Former Treasury Secretary Larry Summers, whose out-of-consensus views about the risks of persistent inflation have come true, is reiterating his concerns about a potential U.S. downturn: He now says a recession is “the most likely thing” partly because the Federal Reserve “is going to have to keep going [in its effort to subdue inflation] until we see disinflation.”
In an interview with Bloomberg Economics released on Thursday, Summers, a paid contributor to Bloomberg, said that “the odds on a hard landing within the next two years are certainly better than half, and quite possibly two-thirds or more.” One of the mechanisms that would bring about a recession is the central bank’s response to elevated inflation, Summers said, adding that “we’re not going to see disinflation back toward the target range until we see unemployment rise, meaningfully.”
The publication of Summers’s comments came just two days after the consumer price index data showed the annual headline U.S. inflation rate jumping to 8.5% in March, the highest level since 1981. The rate has remained well above the Fed’s 2% target for almost a year, putting central bankers under pressure to aggressively raise target lending rates. Expectations for higher rates are rippling out throughout the economy, with the average 30-year mortgage rate soaring to 5% for the first time in a decade. Meanwhile, financial-market participants continue to debate whether inflation has hit a peak.

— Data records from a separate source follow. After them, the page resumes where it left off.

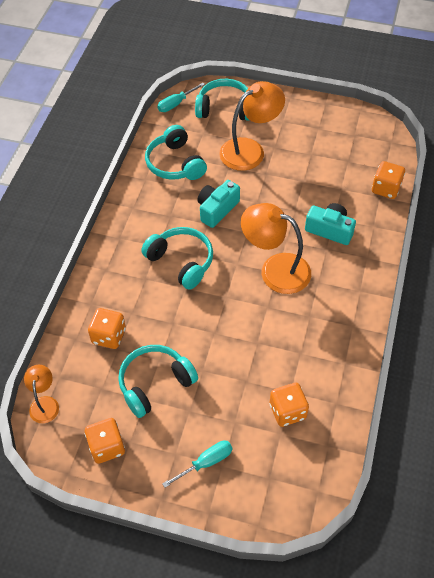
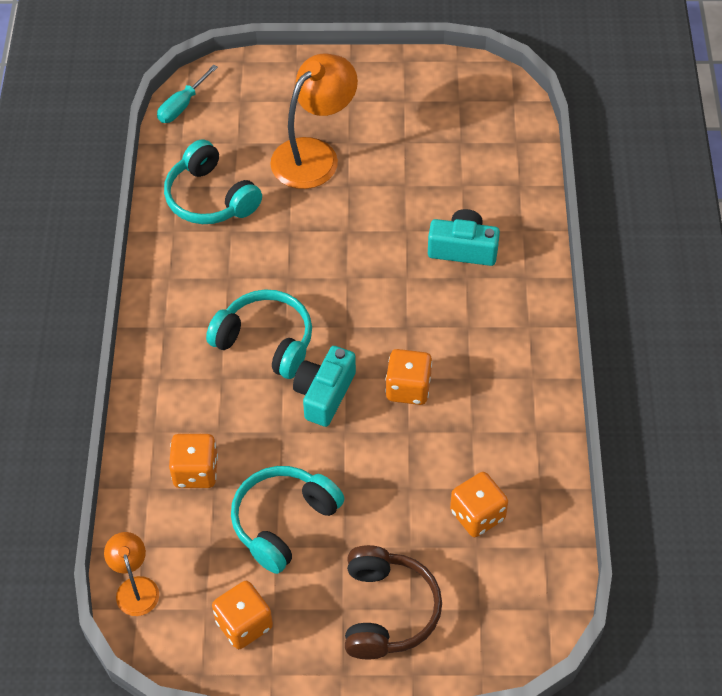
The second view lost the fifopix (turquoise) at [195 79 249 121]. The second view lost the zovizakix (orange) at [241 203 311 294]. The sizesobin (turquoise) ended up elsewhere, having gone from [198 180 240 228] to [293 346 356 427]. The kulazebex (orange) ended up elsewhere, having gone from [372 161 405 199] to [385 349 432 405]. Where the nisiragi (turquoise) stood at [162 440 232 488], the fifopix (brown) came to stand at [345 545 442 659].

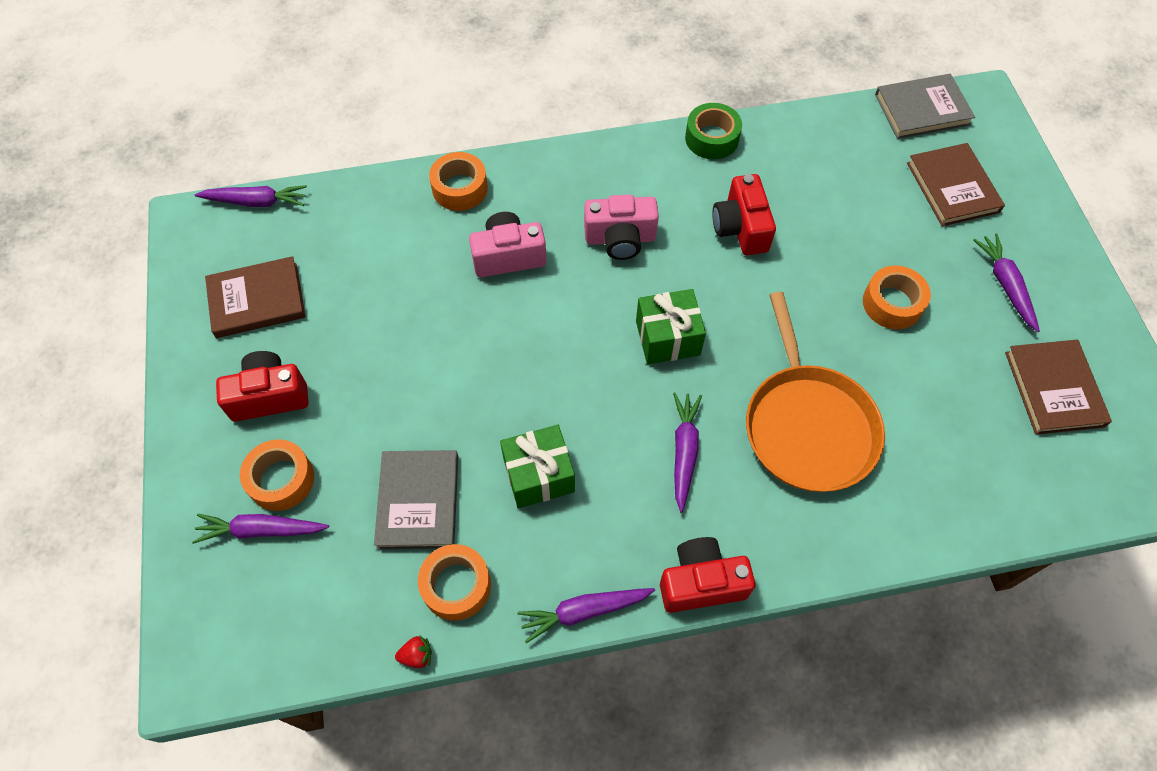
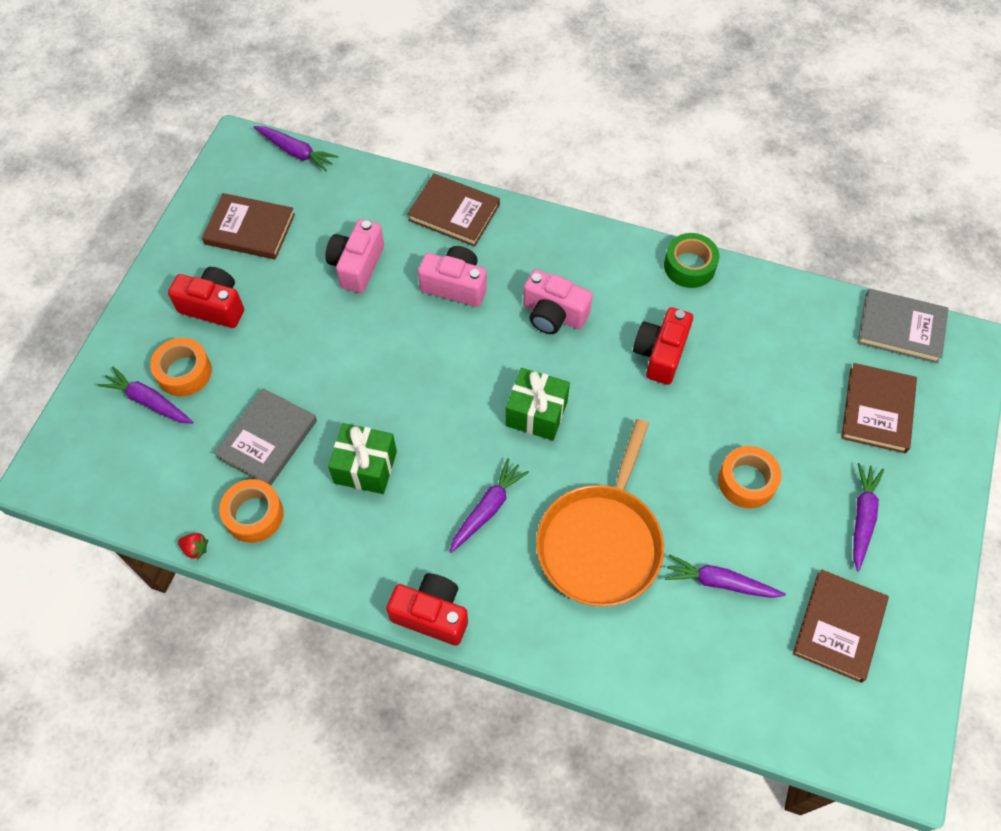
The second view gained the sizesobin (pink) at [326 219 384 293]. The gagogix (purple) ended up elsewhere, having gone from [517 588 655 643] to [665 554 786 598]. Where the buvudeko (orange) stood at [429 152 488 211], the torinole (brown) came to stand at [407 173 500 247].

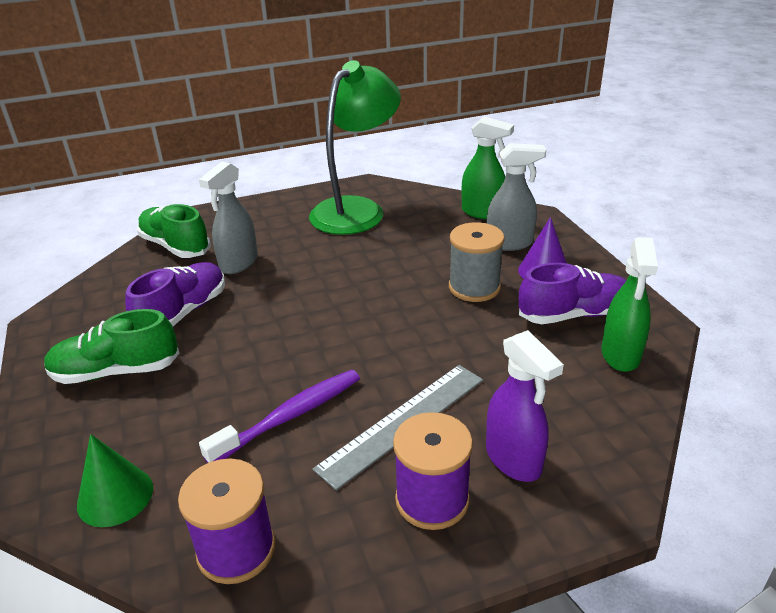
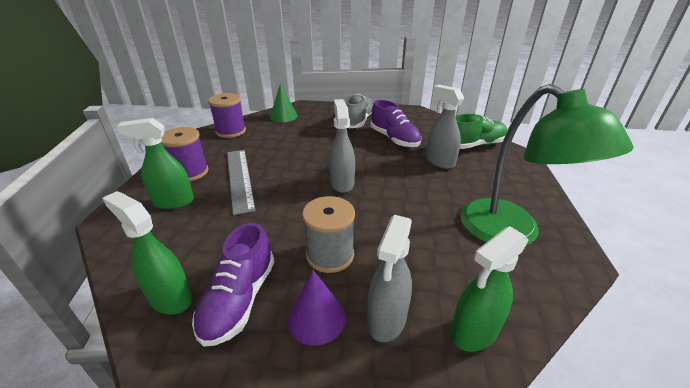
The second view lost the lenuribi (purple) at [199 370 360 463]. The second view gained the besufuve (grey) at [329 99 355 193]. What was the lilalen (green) at [44 309 179 384] turned into the lilalen (grey) at [344 94 373 128]. What was the besufuve (purple) at [486 330 564 482] turned into the besufuve (green) at [117 118 194 209].

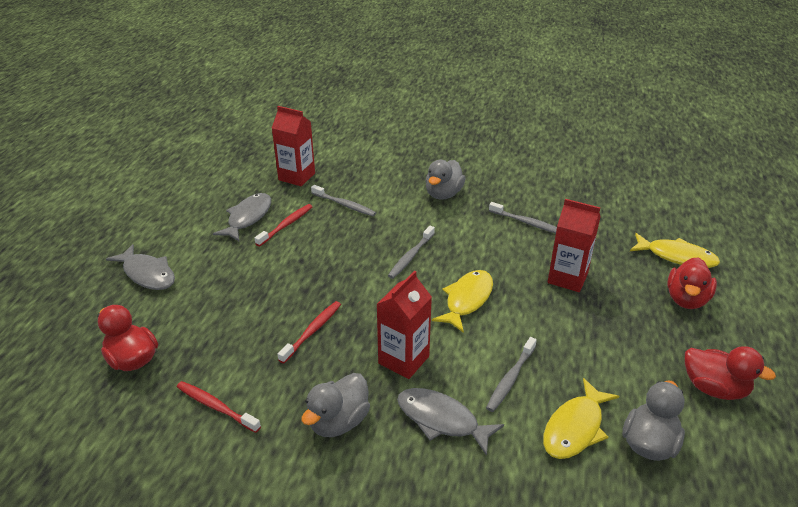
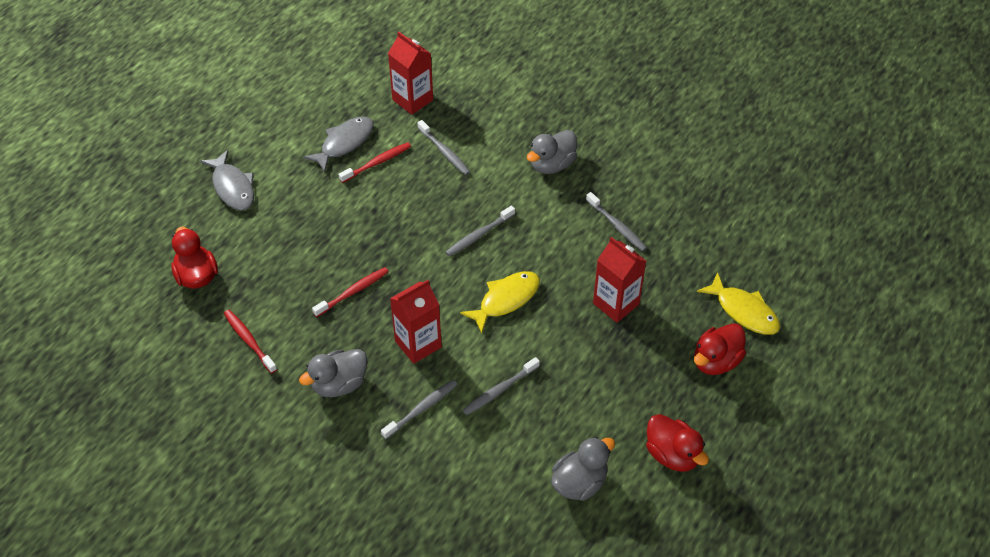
The second view lost the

“If you look at history, there has never been a moment when inflation was above 4% and unemployment was below 5% when we did not have a recession within the next two years,” Summers said, according to a Bloomberg transcript. “I don’t think the idea that is still embodied in Fed forecasts — that we could have continuing supertight labor markets at 3½% unemployment, and we could have inflation come down rapidly — is a terribly plausible one.”
Generally, economists appear to be coming around to the potential for a downturn: A Wall Street Journal survey of economists in April puts the odds of a recession in the next 12 months at 28%, up from 13% a year ago.
On Thursday, investors aggressively sold off Treasurys as they assessed the path forward on inflation, with yields rising across the board. The 10-year TMUBMUSD10Y, 2.829% and 30-year rates TMUBMUSD30Y, 2.919% jumped to their highest levels since 2018 and 2019, respectively, while the major U.S. stock indexes DJIA, -0.33%COMP, -2.14%SPX, -1.21% finished lower. The stock and bond markets were closed for the Good Friday holiday.